● Directions for this task:
Lines that include "down" make up the answer; copy all of them from the data below.

● Supplied records:
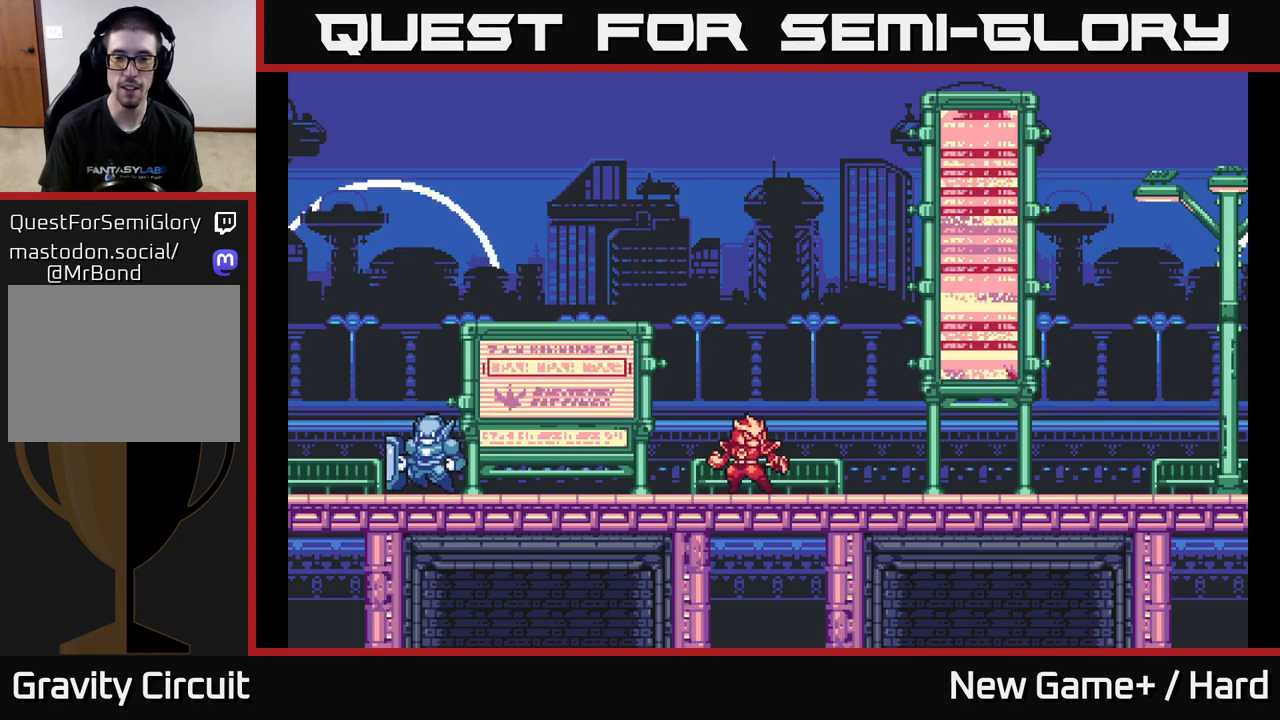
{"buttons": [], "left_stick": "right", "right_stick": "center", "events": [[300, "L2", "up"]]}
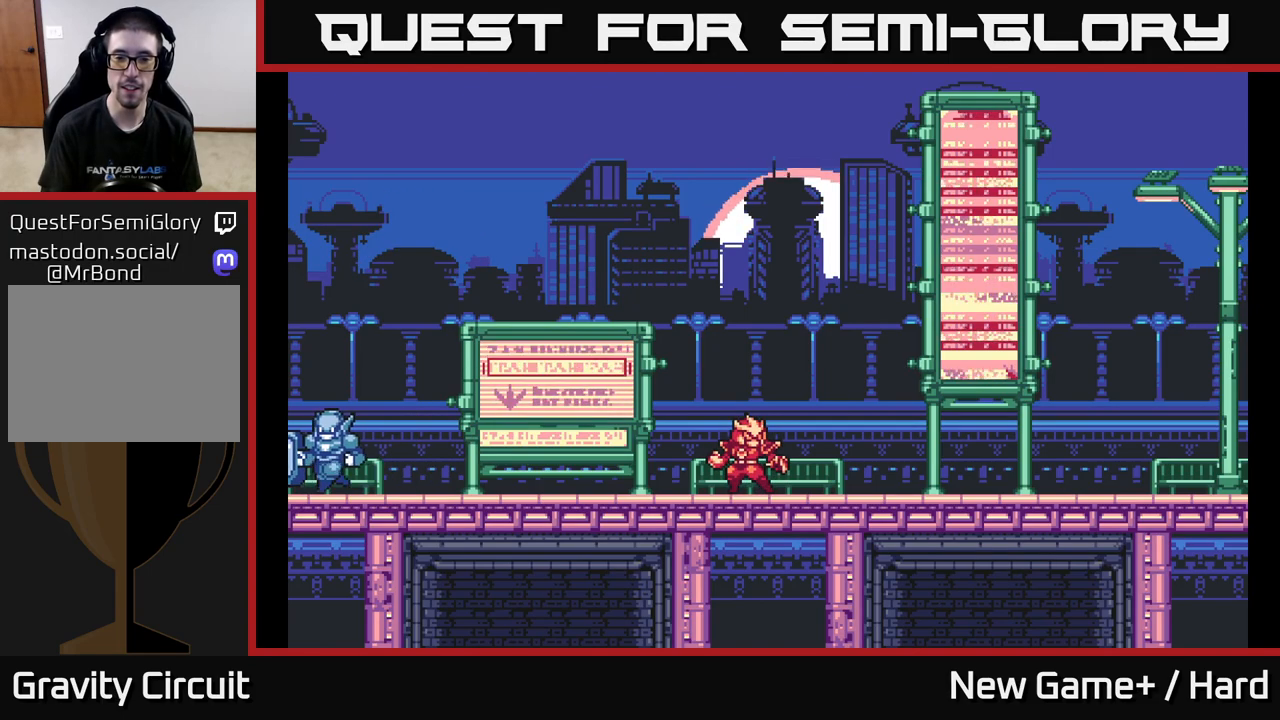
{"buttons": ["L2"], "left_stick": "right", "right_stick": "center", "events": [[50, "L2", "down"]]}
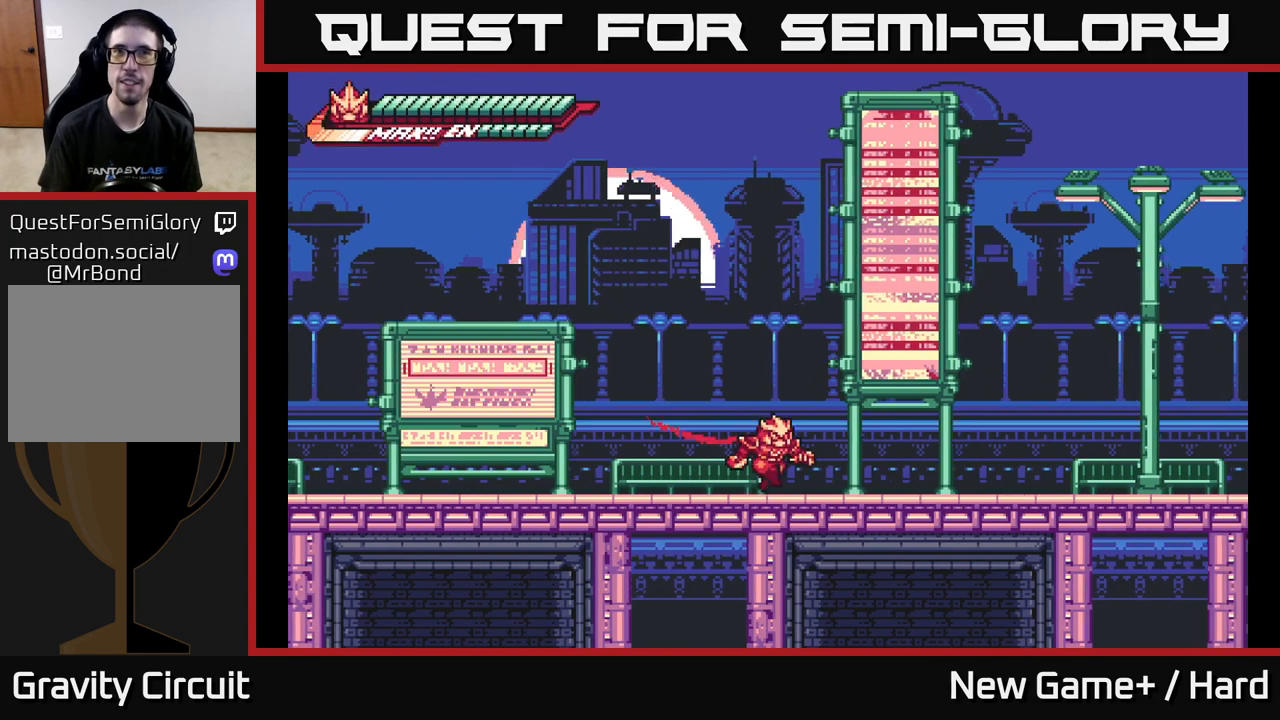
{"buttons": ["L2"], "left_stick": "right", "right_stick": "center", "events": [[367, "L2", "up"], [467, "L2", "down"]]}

==

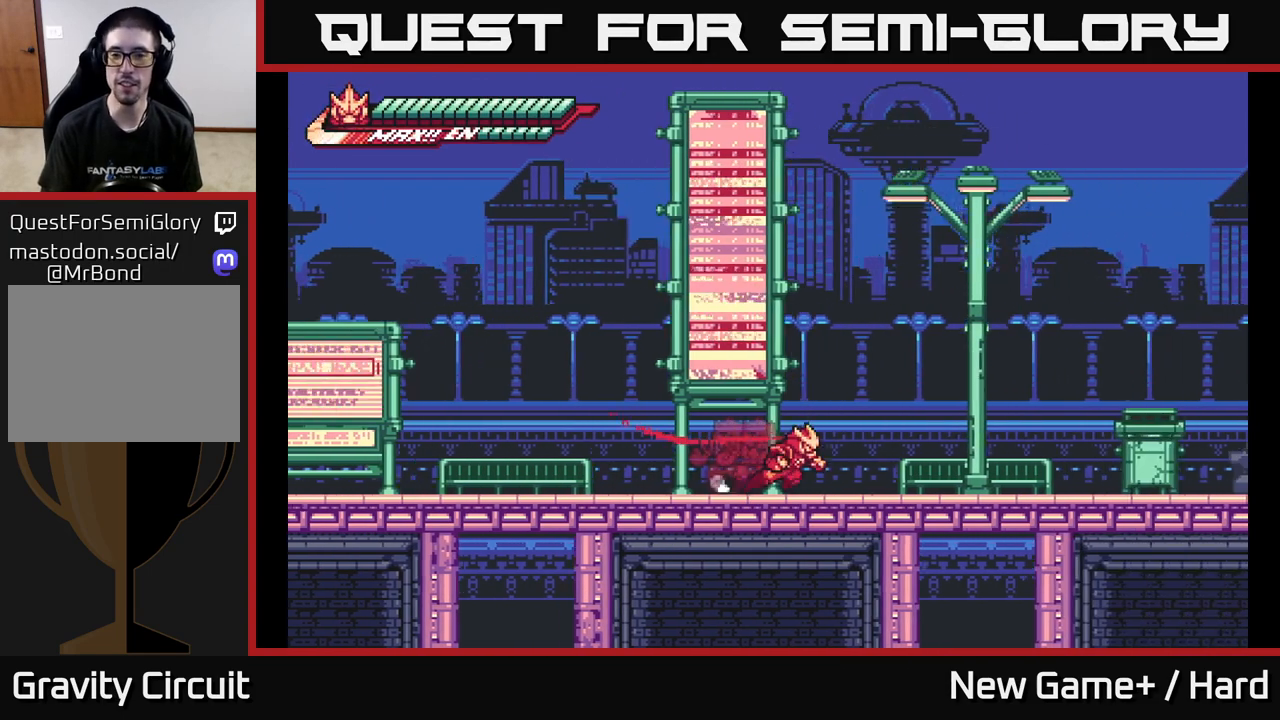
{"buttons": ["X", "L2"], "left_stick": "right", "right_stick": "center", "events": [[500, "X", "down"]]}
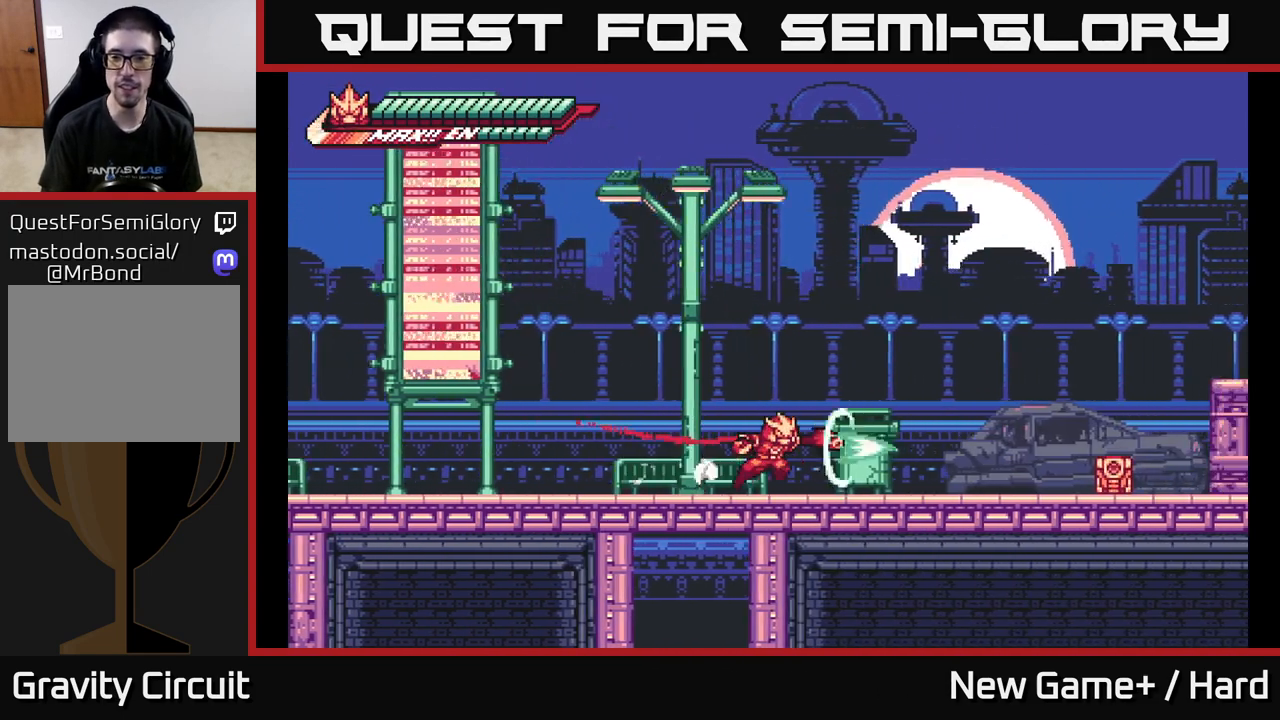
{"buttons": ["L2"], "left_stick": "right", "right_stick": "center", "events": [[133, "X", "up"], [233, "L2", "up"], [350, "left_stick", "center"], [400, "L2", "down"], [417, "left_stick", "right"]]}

● Solution for this exercise:
{"buttons": ["L2"], "left_stick": "right", "right_stick": "center", "events": [[50, "L2", "down"]]}
{"buttons": ["L2"], "left_stick": "right", "right_stick": "center", "events": [[367, "L2", "up"], [467, "L2", "down"]]}
{"buttons": ["X", "L2"], "left_stick": "right", "right_stick": "center", "events": [[500, "X", "down"]]}
{"buttons": ["L2"], "left_stick": "right", "right_stick": "center", "events": [[133, "X", "up"], [233, "L2", "up"], [350, "left_stick", "center"], [400, "L2", "down"], [417, "left_stick", "right"]]}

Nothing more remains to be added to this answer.